We live in a world awash with information, but we seem to face a growing scarcity of wisdom. And what’s worse, we confuse the two. We believe that having access to more information produces more knowledge, which results in more wisdom. But, if anything, the opposite is true — more and more information without the proper context and interpretation only muddles our understanding of the world rather than enriching it.


This barrage of readily available information has also created an environment where one of the worst social sins is to appear uninformed. Ours is a culture where it’s enormously embarrassing not to have an opinion on something, and in order to seem informed, we form our so-called opinions hastily, based on fragmentary bits of information and superficial impressions rather than true understanding.


“Knowledge,” Emerson wrote, “is the knowing that we can not know.”
To grasp the importance of this, we first need to define these concepts as a ladder of understanding.

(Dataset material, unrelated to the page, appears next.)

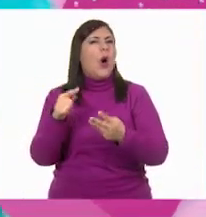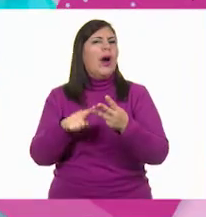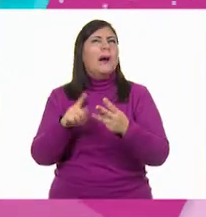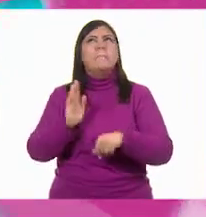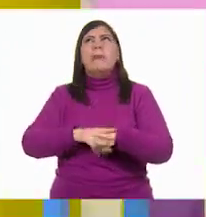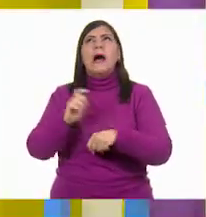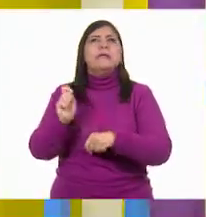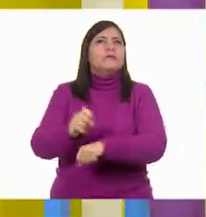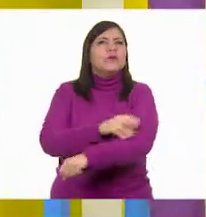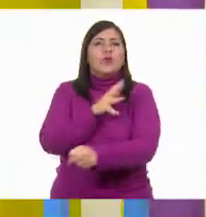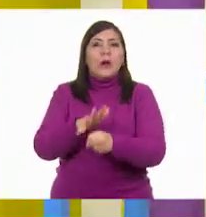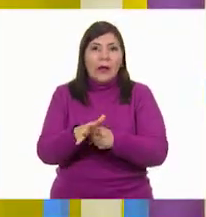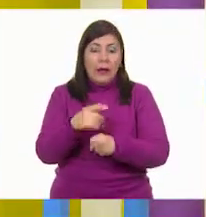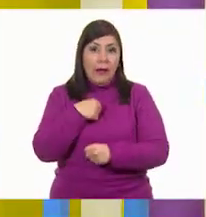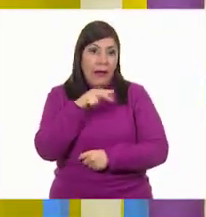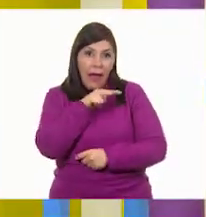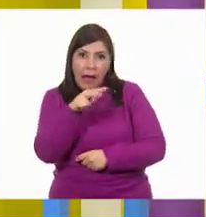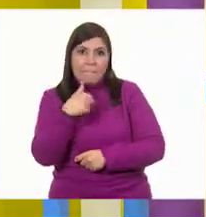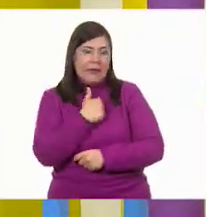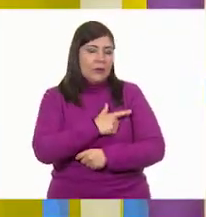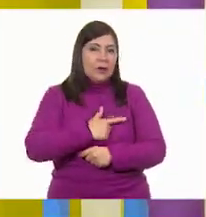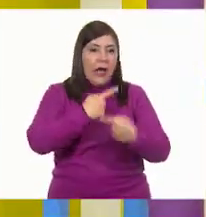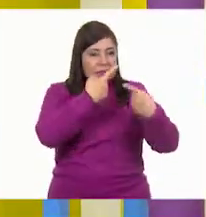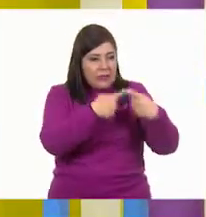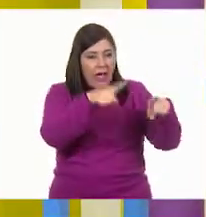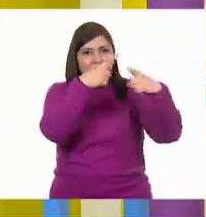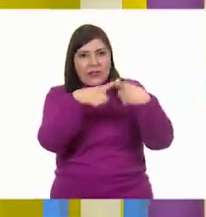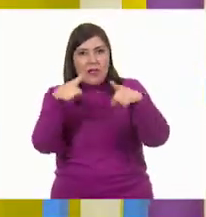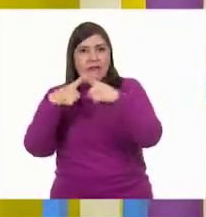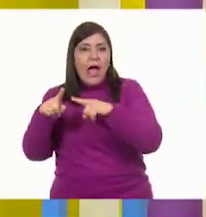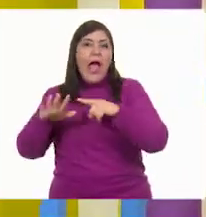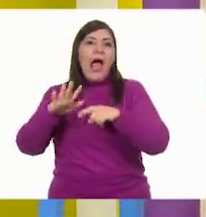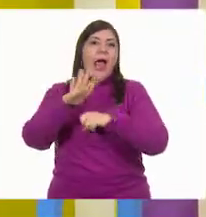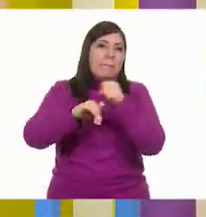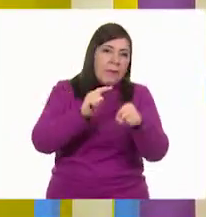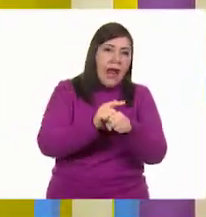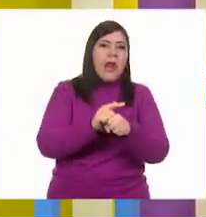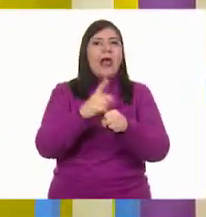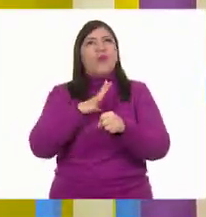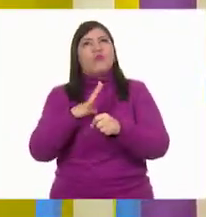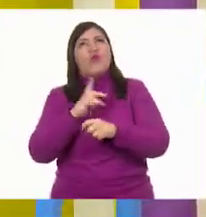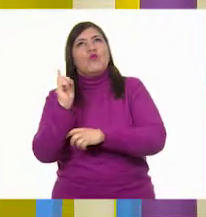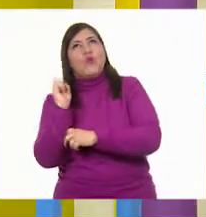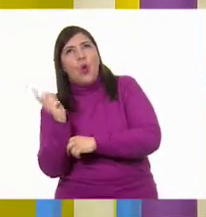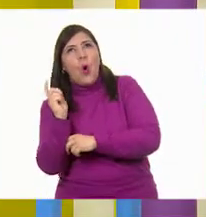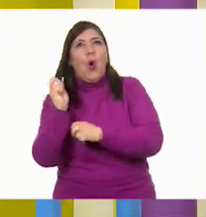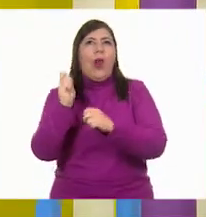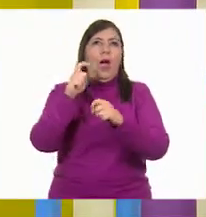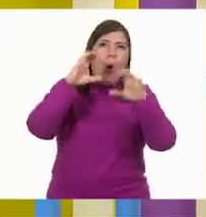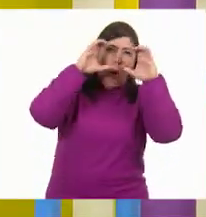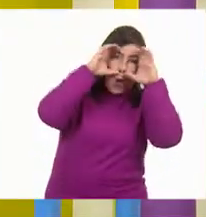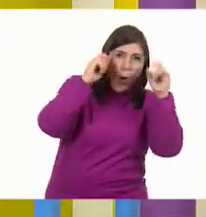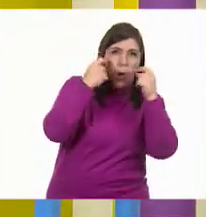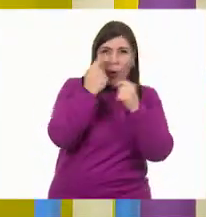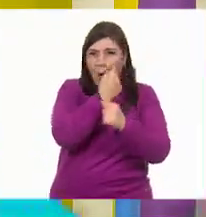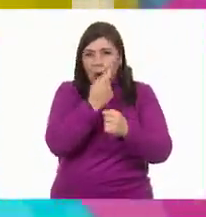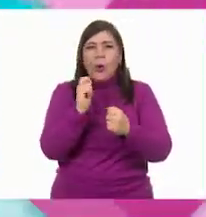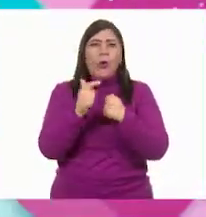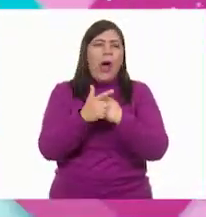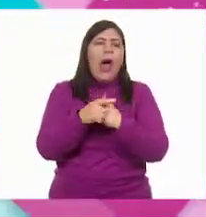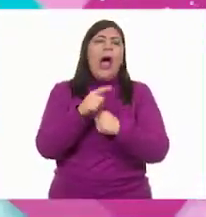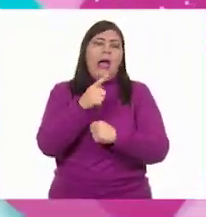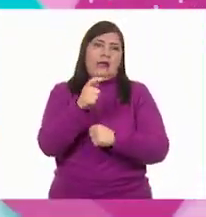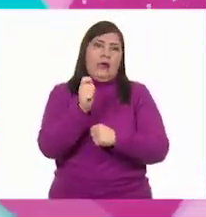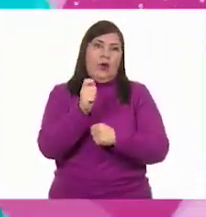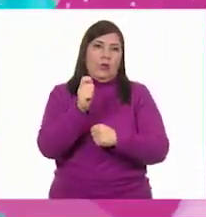mí me encantó ver tantos animales y que si uno tiene así y así, que si otro tiene así y así, y cómo el conejo se va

At its base is a piece of information, which simply tells us some basic fact about the world. Above that is knowledge — the understanding of how different bits of information fit together to reveal some truth about the world. Knowledge hinges on an act of correlation and interpretation. At the top is wisdom, which has a moral component — it is the application of information worth remembering and knowledge that matters to understanding not only how the world works, but also how it should work. And that requires a moral framework of what should and shouldn’t matter, as well as an ideal of the world at its highest potentiality.


This is why the storyteller is all the more urgently valuable today.

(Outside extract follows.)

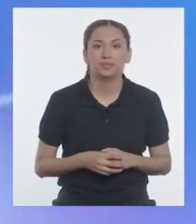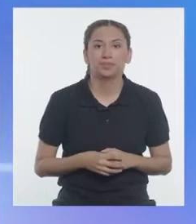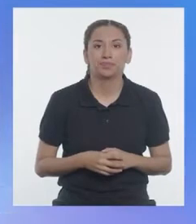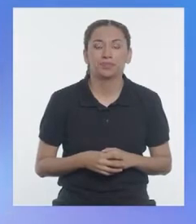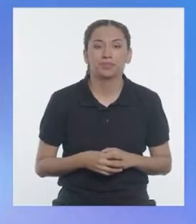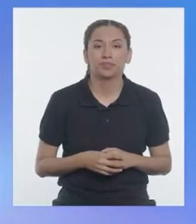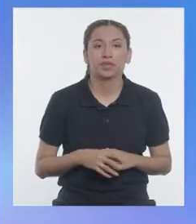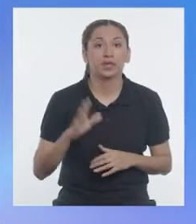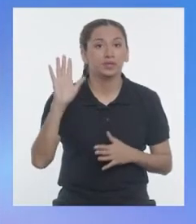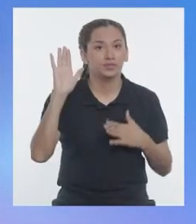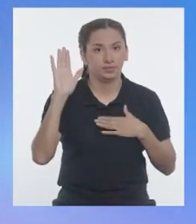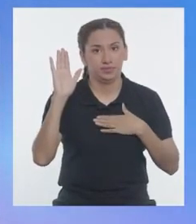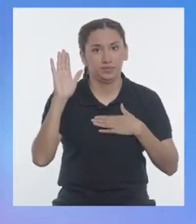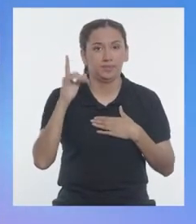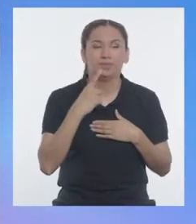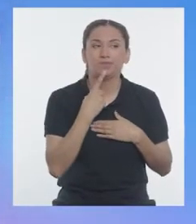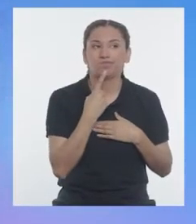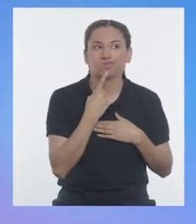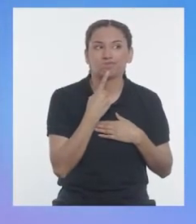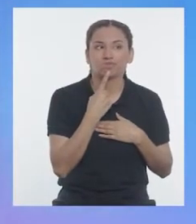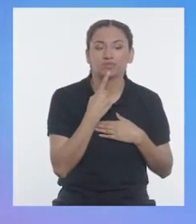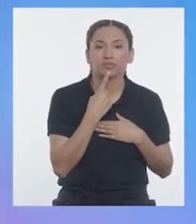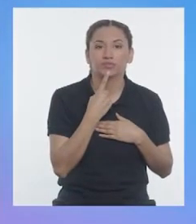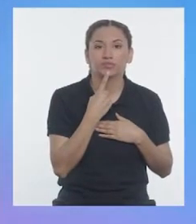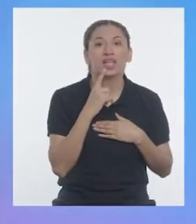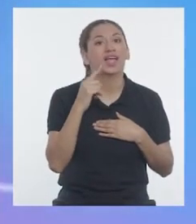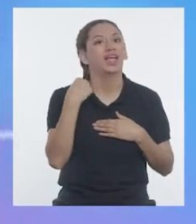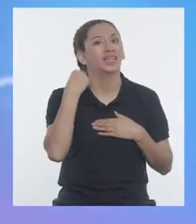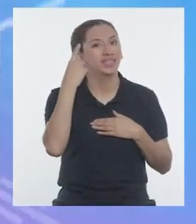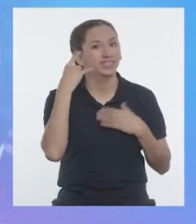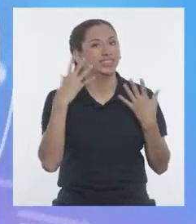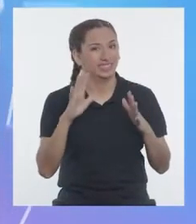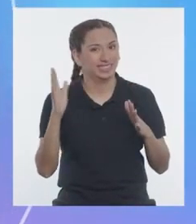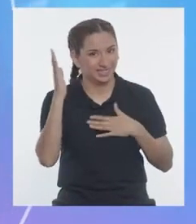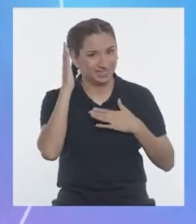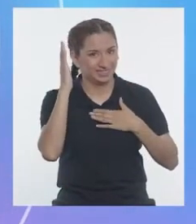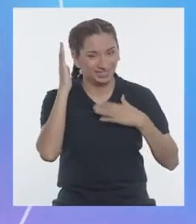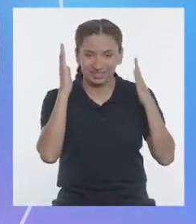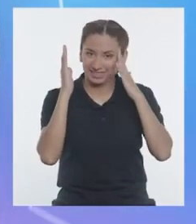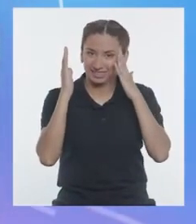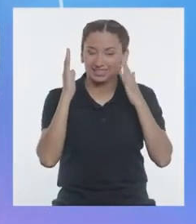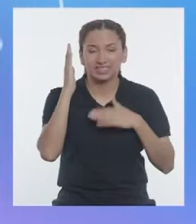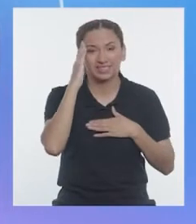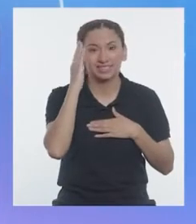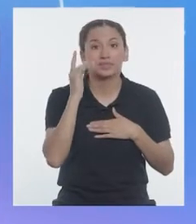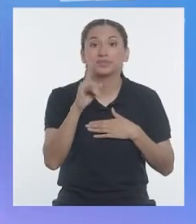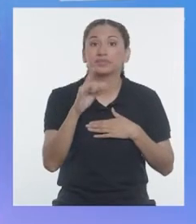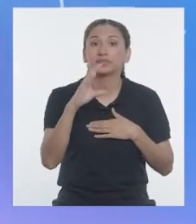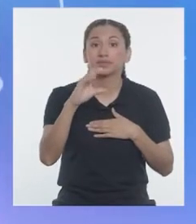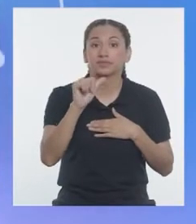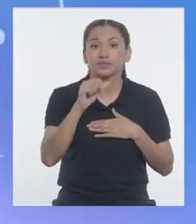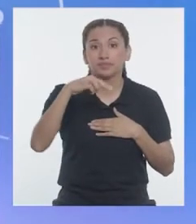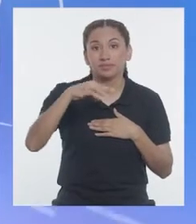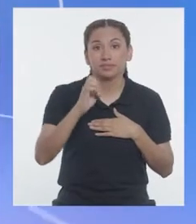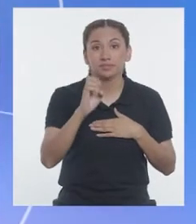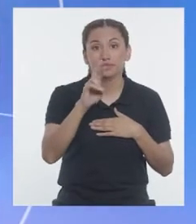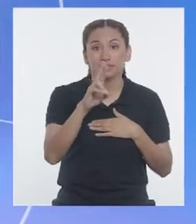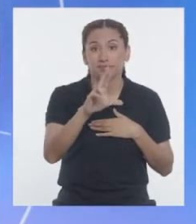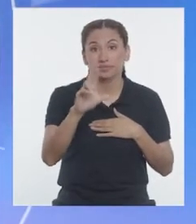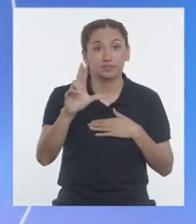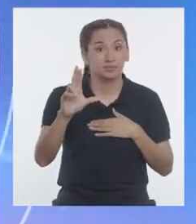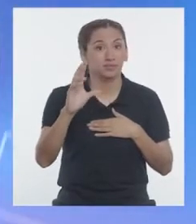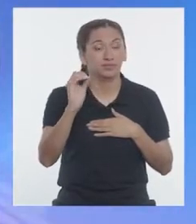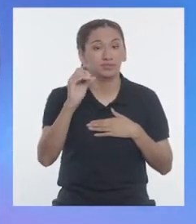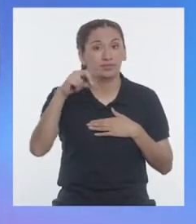Ahora me toca a mí. Mmm... Creo que ya la tengo. Los camellones o guaru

A great storyteller — whether a journalist or editor or filmmaker or curator — helps people figure out not only what matters in the world, but also why it matters. A great storyteller dances up the ladder of understanding, from information to knowledge to wisdom. Through symbol, metaphor, and association, the storyteller helps us interpret information, integrate it with our existing knowledge, and transmute that into wisdom.


Susan Sontag once said that “reading sets standards.” Storytelling not only sets standards but, at its best, makes us want to live up to them, to transcend them.


A great story, then, is not about providing information, though it can certainly inform — a great story invites an expansion of understanding, a self-transcendence. More than that, it plants the seed for it and makes it impossible to do anything but grow a new understanding — of the world, of our place in it, of ourselves, of some subtle or monumental aspect of existence.


At a time when information is increasingly cheap and wisdom increasingly expensive, this gap is where the modern storyteller’s value lives.


I think of it this way:


Information is having a library of books on shipbuilding. Knowledge applies that to building a ship. Access to the information — to the books — is a prerequisite for the knowledge, but not a guarantee of it.


Once you’ve built your ship, wisdom is what allows you to sail it without sinking, to protect it from the storm that creeps up from the horizon in the dead of the night, to point it just so that the wind breathes life into its sails.


Moral wisdom helps you tell the difference between the right direction and the wrong direction in steering the ship.


A great storyteller is the kindly captain who sails her ship with tremendous wisdom and boundless courage; who points its nose in the direction of horizons and worlds chosen with unflinching idealism and integrity; who brings us somewhat closer to the answer, to our particular answer, to that grand question: Why are we here?

Wisdom in the Age of Information and the Importance of Storytelling in Making Sense of the World: An Animated Essay | Brain Pickings

 
Thanks vganeji. noted

you cannot make a fool wise by all such posts.lol

Krishji,

Trying to share some stuff which I deem as practical & useful..It is up to the reader to take it or leave it..Whether these nuggets of information are pearls of wisdom or not can be left to the reader to judge and accordingly assimilate
 
vganeji
no offence intended.

many of us cannot distinguish between info. knowledge and wisdom . thanks

I shall share with you some native wisdom on how to save money for indians who go abroad for holidays.

1. never use a pubic loo using money . use loo of hotel where you stay saving substantial , the hotel where you have food also have free loo

2, never buy water for drinking . use hotel water. it is also filtered.
bathroom tap OK. if you have reservation , go to hotel kitchen for a fill .

3, if you want a drink, never drink occupying chairs outside open cafe . it costs lesser inside. do not keep buying in pegs in cafes.

buy a bottle from stores and consume in hotel room

4 . buy metro tickets for the day . do not buy piecemeal for each journey.

5Go to public places like museum on free days .otherwise you end up paying a lot

6Never change currency into local at any change shop . use your international card to access your indian account and take . you will get the best rates

7book budget hotels either near airport or rail stations online and save a lot

8 try taking a metro or bus instead of cab for local trips .

9 .schedule trips to take care of checkin -out timings in hotel to avoid spending money on overstays

10.when you are in doubt , ask . most people are courteous . aovid getting into wrong buses.always carry a local map.

11.frequent self service hotels nearby instead of hotel you stay for breakfast. it is mostly far cheaper and you pay only for what you eat.

i think it is sufficient for one day
 
Story telling in the harikatha tradition was a major source of information spread in our culture. And even ordinary people who had little time for study and introspection learnt what is in vedas, upanishads, itihasas and puranas. Wisdom was spread in this way.
 
Wisdom is a summary of experiences...It gives us the ability to differentiate between good and bad; useful vs useless... It helps us in judging the right way which will lead to right decisions...It gives us the understanding of the big picture

Krishji,

How to be a global traveler without getting a hole in the pocket ..There are learnings galore in your post..Thank you!